Kita sedang mengakses data yang sama dengan sumber yang sama. Satu-satunya yang berbeda hanyalah tingkat kejelian kita masing-masing. Dan ketika kamu berhasil menemukannya, kamu mungkin akan heran dengan apa yang disebut sebagai rahasia itu. Betapa tidak, idealnya rahasia disimpan di tempat tersembunyi yang dijaga dengan tingkat keamanan yang sangat tinggi dan hanya bisa diakses bagi mereka yang berkantong tebal, tapi pasar saham ini memang aneh. Dari dulu di sini bukan uang yang utama, melainkan kejelian. Sekalipun berkantong tebal, tak menjamin bahwa ia akan memahami soal itu.

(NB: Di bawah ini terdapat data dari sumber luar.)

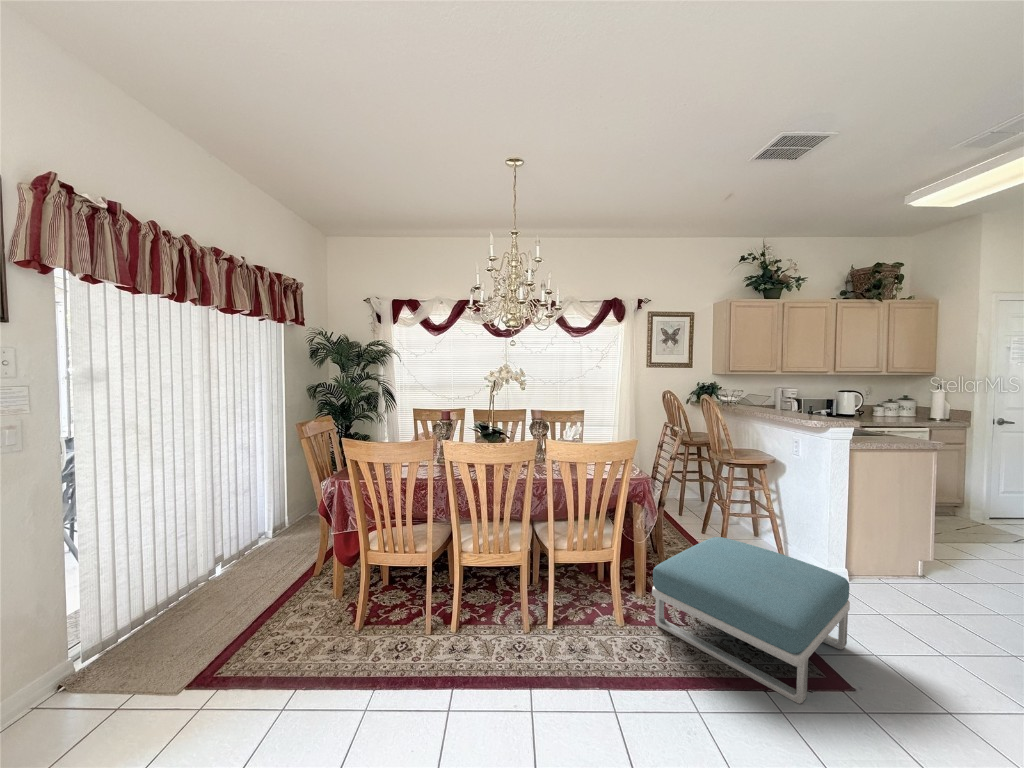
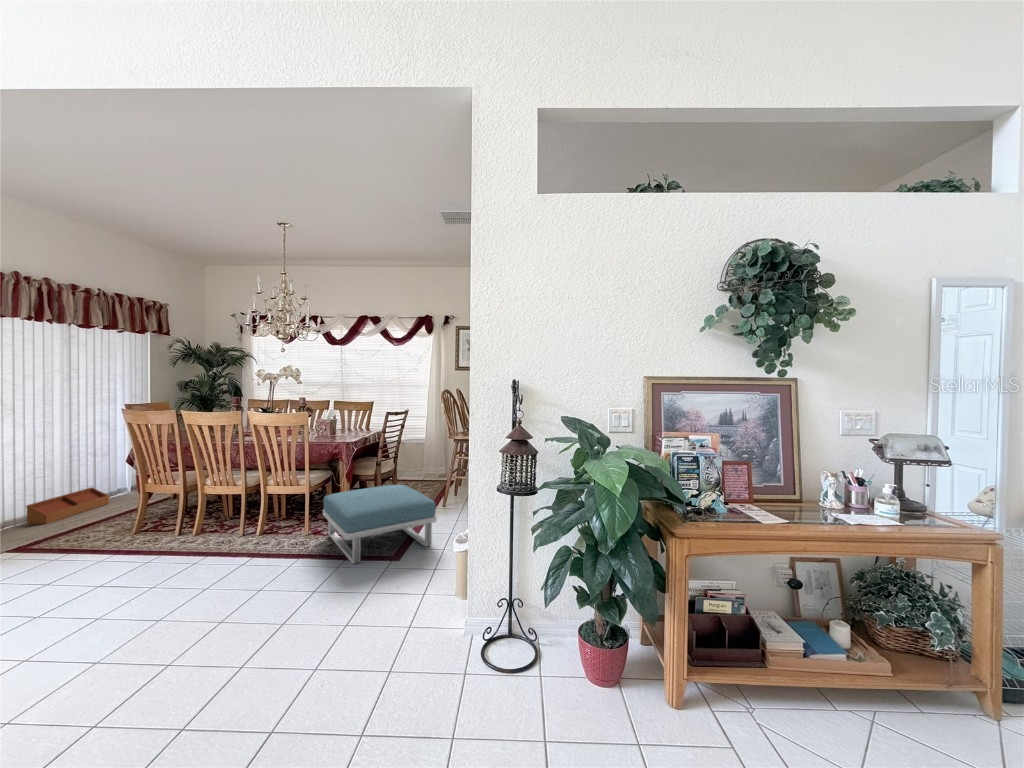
storage bin: none [172,541,261,614] -> present [26,487,109,524]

Sejauh yang saya perhatikan, yang dikatakan rahasia itu merupakan sebuah tantangan terbuka yang diletakkan pada tempat yang unik. Semua orang bisa melihat. Semua orang bisa mengejar. Tapi tak semua orang bisa mencapainya, tak terkecuali saya sendiri. Yang jadi soal bukan tantangannya, melainkan apa yang di sekeliling tantangan tersebut. Tahukah kamu apa yang berada di sekelilingnya? Bukan penjaga, bukan pengawas, melainkan puluhan bahkan ribuan aneka ragam kotak pandora ada di situ siap menyambutmu. Di antara kotak-kotak tersebut, ternyata ada yang bukan pandora. Kemasan sama, tapi isi berbeda. Kamu harus menemukannya sendiri. (Baca juga : Multitafsir Analisis Teknikal)
Semoga tulisan ini bermanfaat. Tetap optimis. Be Smart. Be a trader.